* _EXERCISE DIRECTIONS_:
All that should be output is the block of lines below from the line with "X2261905Y-41475310D01*" to the line with "X46738096Y1572309D01*", both included, exactly as written.

Stored dataset items
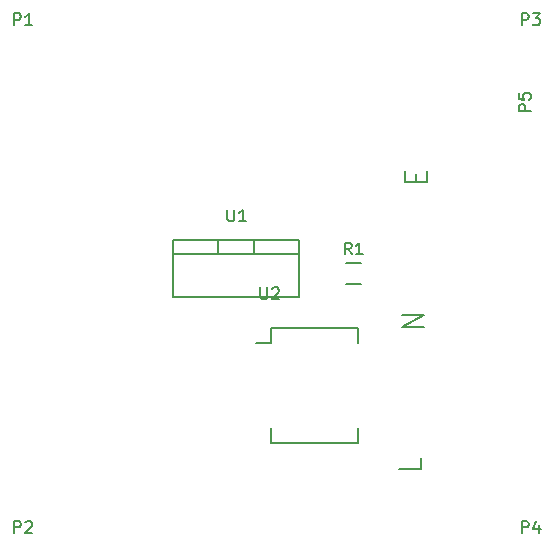
<source format=gto>
G04 #@! TF.FileFunction,Legend,Top*
%FSLAX46Y46*%
G04 Gerber Fmt 4.6, Leading zero omitted, Abs format (unit mm)*
G04 Created by KiCad (PCBNEW 4.0.1-stable) date 3/5/2016 3:38:05 PM*
%MOMM*%
G01*
G04 APERTURE LIST*
%ADD10C,0.150000*%
G04 APERTURE END LIST*
D10*
X19558000Y-17145000D02*
X19558000Y-18288000D01*
X22606000Y-17145000D02*
X22606000Y-18288000D01*
X26416000Y-18288000D02*
X26416000Y-21971000D01*
X26416000Y-21971000D02*
X15748000Y-21971000D01*
X15748000Y-21971000D02*
X15748000Y-18288000D01*
X26416000Y-17145000D02*
X26416000Y-18288000D01*
X26416000Y-18288000D02*
X15748000Y-18288000D01*
X15748000Y-18288000D02*
X15748000Y-17145000D01*
X21082000Y-17145000D02*
X15748000Y-17145000D01*
X21082000Y-17145000D02*
X26416000Y-17145000D01*
X31600000Y-20875000D02*
X30400000Y-20875000D01*
X30400000Y-19125000D02*
X31600000Y-19125000D01*
X24011000Y-24629000D02*
X24011000Y-25899000D01*
X31361000Y-24629000D02*
X31361000Y-25899000D01*
X31361000Y-34299000D02*
X31361000Y-33029000D01*
X24011000Y-34299000D02*
X24011000Y-33029000D01*
X24011000Y-24629000D02*
X31361000Y-24629000D01*
X24011000Y-34299000D02*
X31361000Y-34299000D01*
X24011000Y-25899000D02*
X22726000Y-25899000D01*
X20320095Y-14565381D02*
X20320095Y-15374905D01*
X20367714Y-15470143D01*
X20415333Y-15517762D01*
X20510571Y-15565381D01*
X20701048Y-15565381D01*
X20796286Y-15517762D01*
X20843905Y-15470143D01*
X20891524Y-15374905D01*
X20891524Y-14565381D01*
X21891524Y-15565381D02*
X21320095Y-15565381D01*
X21605809Y-15565381D02*
X21605809Y-14565381D01*
X21510571Y-14708238D01*
X21415333Y-14803476D01*
X21320095Y-14851095D01*
X30833334Y-18352381D02*
X30500000Y-17876190D01*
X30261905Y-18352381D02*
X30261905Y-17352381D01*
X30642858Y-17352381D01*
X30738096Y-17400000D01*
X30785715Y-17447619D01*
X30833334Y-17542857D01*
X30833334Y-17685714D01*
X30785715Y-17780952D01*
X30738096Y-17828571D01*
X30642858Y-17876190D01*
X30261905Y-17876190D01*
X31785715Y-18352381D02*
X31214286Y-18352381D01*
X31500000Y-18352381D02*
X31500000Y-17352381D01*
X31404762Y-17495238D01*
X31309524Y-17590476D01*
X31214286Y-17638095D01*
X23114095Y-21156381D02*
X23114095Y-21965905D01*
X23161714Y-22061143D01*
X23209333Y-22108762D01*
X23304571Y-22156381D01*
X23495048Y-22156381D01*
X23590286Y-22108762D01*
X23637905Y-22061143D01*
X23685524Y-21965905D01*
X23685524Y-21156381D01*
X24114095Y-21251619D02*
X24161714Y-21204000D01*
X24256952Y-21156381D01*
X24495048Y-21156381D01*
X24590286Y-21204000D01*
X24637905Y-21251619D01*
X24685524Y-21346857D01*
X24685524Y-21442095D01*
X24637905Y-21584952D01*
X24066476Y-22156381D01*
X24685524Y-22156381D01*
X2261905Y1048499D02*
X2261905Y2048499D01*
X2642858Y2048499D01*
X2738096Y2000880D01*
X2785715Y1953261D01*
X2833334Y1858023D01*
X2833334Y1715166D01*
X2785715Y1619928D01*
X2738096Y1572309D01*
X2642858Y1524690D01*
X2261905Y1524690D01*
X3785715Y1048499D02*
X3214286Y1048499D01*
X3500000Y1048499D02*
X3500000Y2048499D01*
X3404762Y1905642D01*
X3309524Y1810404D01*
X3214286Y1762785D01*
X2261905Y-41951501D02*
X2261905Y-40951501D01*
X2642858Y-40951501D01*
X2738096Y-40999120D01*
X2785715Y-41046739D01*
X2833334Y-41141977D01*
X2833334Y-41284834D01*
X2785715Y-41380072D01*
X2738096Y-41427691D01*
X2642858Y-41475310D01*
X2261905Y-41475310D01*
X3214286Y-41046739D02*
X3261905Y-40999120D01*
X3357143Y-40951501D01*
X3595239Y-40951501D01*
X3690477Y-40999120D01*
X3738096Y-41046739D01*
X3785715Y-41141977D01*
X3785715Y-41237215D01*
X3738096Y-41380072D01*
X3166667Y-41951501D01*
X3785715Y-41951501D01*
X45261905Y1048499D02*
X45261905Y2048499D01*
X45642858Y2048499D01*
X45738096Y2000880D01*
X45785715Y1953261D01*
X45833334Y1858023D01*
X45833334Y1715166D01*
X45785715Y1619928D01*
X45738096Y1572309D01*
X45642858Y1524690D01*
X45261905Y1524690D01*
X46166667Y2048499D02*
X46785715Y2048499D01*
X46452381Y1667547D01*
X46595239Y1667547D01*
X46690477Y1619928D01*
X46738096Y1572309D01*
X46785715Y1477070D01*
X46785715Y1238975D01*
X46738096Y1143737D01*
X46690477Y1096118D01*
X46595239Y1048499D01*
X46309524Y1048499D01*
X46214286Y1096118D01*
X46166667Y1143737D01*
X45261905Y-41951501D02*
X45261905Y-40951501D01*
X45642858Y-40951501D01*
X45738096Y-40999120D01*
X45785715Y-41046739D01*
X45833334Y-41141977D01*
X45833334Y-41284834D01*
X45785715Y-41380072D01*
X45738096Y-41427691D01*
X45642858Y-41475310D01*
X45261905Y-41475310D01*
X46690477Y-41284834D02*
X46690477Y-41951501D01*
X46452381Y-40903882D02*
X46214286Y-41618168D01*
X46833334Y-41618168D01*
X45992381Y-6196095D02*
X44992381Y-6196095D01*
X44992381Y-5815142D01*
X45040000Y-5719904D01*
X45087619Y-5672285D01*
X45182857Y-5624666D01*
X45325714Y-5624666D01*
X45420952Y-5672285D01*
X45468571Y-5719904D01*
X45516190Y-5815142D01*
X45516190Y-6196095D01*
X44992381Y-4719904D02*
X44992381Y-5196095D01*
X45468571Y-5243714D01*
X45420952Y-5196095D01*
X45373333Y-5100857D01*
X45373333Y-4862761D01*
X45420952Y-4767523D01*
X45468571Y-4719904D01*
X45563810Y-4672285D01*
X45801905Y-4672285D01*
X45897143Y-4719904D01*
X45944762Y-4767523D01*
X45992381Y-4862761D01*
X45992381Y-5100857D01*
X45944762Y-5196095D01*
X45897143Y-5243714D01*
X36259929Y-12216214D02*
X36259929Y-11581214D01*
X37257786Y-11309071D02*
X37257786Y-12216214D01*
X35352786Y-12216214D01*
X35352786Y-11309071D01*
X37003786Y-24544286D02*
X35098786Y-24544286D01*
X37003786Y-23455714D01*
X35098786Y-23455714D01*
X36749786Y-35602357D02*
X36749786Y-36509500D01*
X34844786Y-36509500D01*
M02*

</source>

* _RESULT OF THE TASK_:
X2261905Y-41475310D01*
X3214286Y-41046739D02*
X3261905Y-40999120D01*
X3357143Y-40951501D01*
X3595239Y-40951501D01*
X3690477Y-40999120D01*
X3738096Y-41046739D01*
X3785715Y-41141977D01*
X3785715Y-41237215D01*
X3738096Y-41380072D01*
X3166667Y-41951501D01*
X3785715Y-41951501D01*
X45261905Y1048499D02*
X45261905Y2048499D01*
X45642858Y2048499D01*
X45738096Y2000880D01*
X45785715Y1953261D01*
X45833334Y1858023D01*
X45833334Y1715166D01*
X45785715Y1619928D01*
X45738096Y1572309D01*
X45642858Y1524690D01*
X45261905Y1524690D01*
X46166667Y2048499D02*
X46785715Y2048499D01*
X46452381Y1667547D01*
X46595239Y1667547D01*
X46690477Y1619928D01*
X46738096Y1572309D01*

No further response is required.